5. .... it should coordinate positioning of every :nth SPAN so, that 
those apear at exactly the same positions within every DIV (formerly TR) 
of such deck, as the other :nth SPAN.

Here, when I say: "turn TR into DIV" I only mean, that I'd expect all 
styling of TR as TABLE-ROW should be dropped; apart from positioning 
with respect to other TR and its width; and positioning and "boxing" 
behavior od DIV should be assumed instead.

When I say: "turn TD/TH into SPAN", I mean that quite literaly. I mean 
that table-cell styling those TD/TH should be entirely replaced by 
ordinary SPAN styling, and its positioning within containing DIV.

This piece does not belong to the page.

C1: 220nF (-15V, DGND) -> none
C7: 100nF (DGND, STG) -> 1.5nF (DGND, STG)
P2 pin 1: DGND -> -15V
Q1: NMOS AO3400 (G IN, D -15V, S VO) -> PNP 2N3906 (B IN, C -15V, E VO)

Yet, I don't mean by the above "turn TR/TH/TD into DIV/SPAN" as 
replaceing the names of the elements for the purpose of styling. Authors 
should referre to those "turned" elements as before: th:last-child 
{float:left}; even though, the ROW is now turned to "display:deck".

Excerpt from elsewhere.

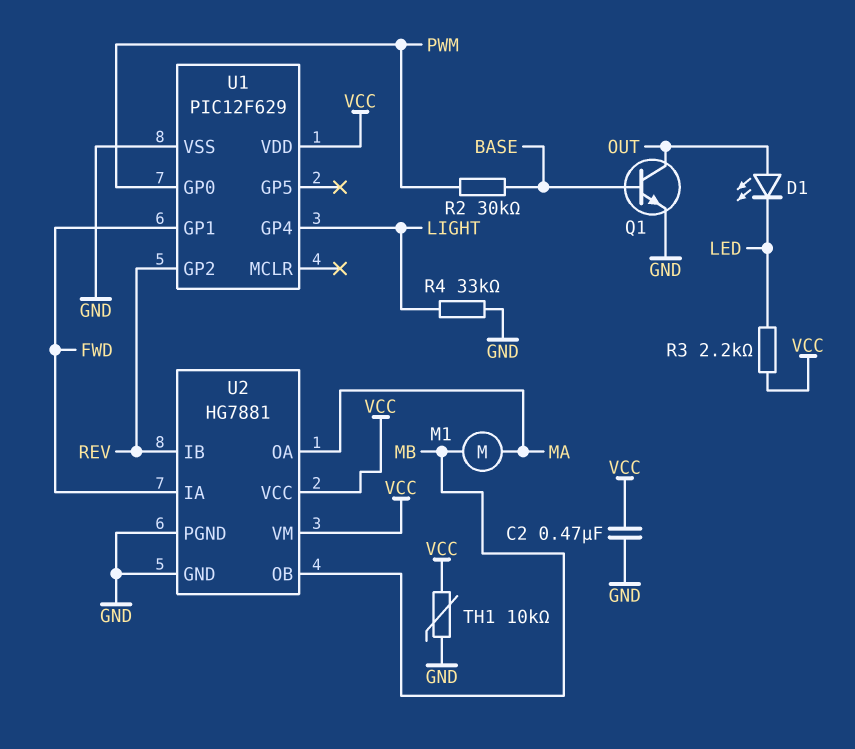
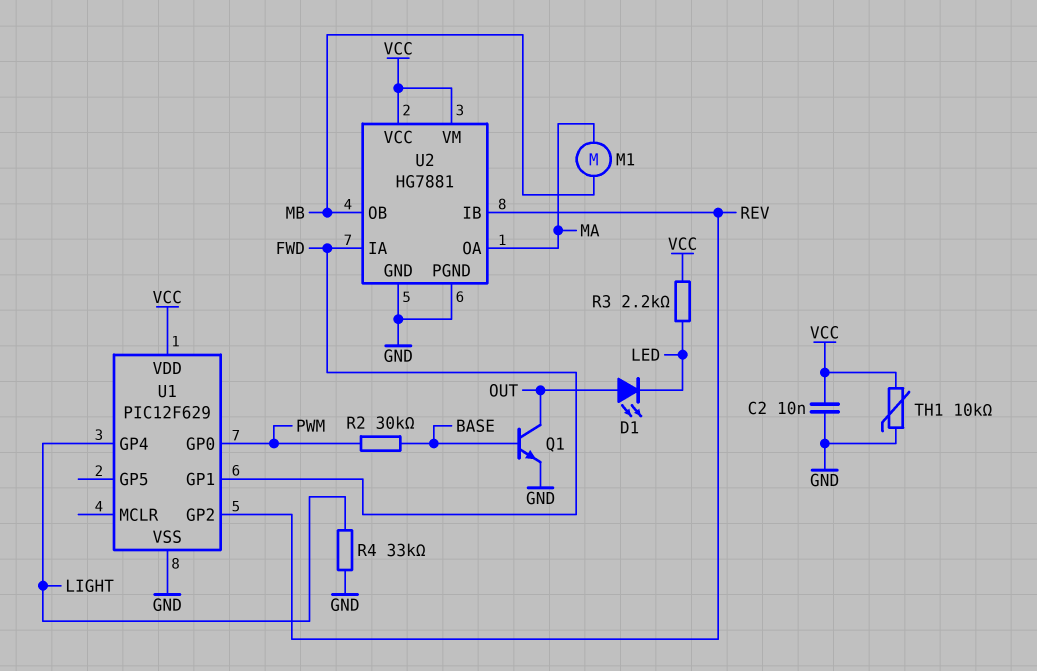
C2: 470nF (GND, VCC) -> 10nF (GND, VCC)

In additional to that, it would be desirable for future evolution of 
such tiled-style, if new scrolling event was introduced. That event 
should be linked to an additional attribute, since such deck-of-tiles 
can be displayed in two modes:
1. like in a table: one tile after another. or....
2. ... like in a deck of cards: one tile on top of another.
For the second "styling of tiles", it would be desirable to be able to 
"slide them over" by that additional/local scroller. Like on 
touchscreen-smallwidth devices like smartphones: when normal page 
scrolls vertically, the "other scroll" would engage (and swap next tile 
in a deck, or just show "the back of current tile") when scrolled 
horizontally. When ordinary pointer is available, that event should 
probably be linked to "grab-and slide" mouse event - e.g without 
explicitly rendering a scroller widget; or rendering it only as overlay 
when hovered.

A small comment regarding p.5 above: The main feature of a table (as 
currently specified, compared to an ordinary run of DIV/SPAN elements) 
is that, distinct table elements (TD cells) have coordinated dimentions 
according to calculations taken on all of them. That same coordinated 
calculation I'd expect of TD cells turned into SPAN in consequence of TR 
being "display:deck". So if for example, we tile an index card, and one 
book title is "DUNE", while the other is "Bang!: The complete history of 
the universe", and if the second SPAN takes two lines to display in the 
DIV, than the tile containing the first one should also occupy space for 
two lines; so that subsequent SPANs start at the very same position on 
every tile.  (I may cook a live example if that explanation is not 
sufficient - just let me know).

But if it's all there in the specs, pls point me to relevant sections.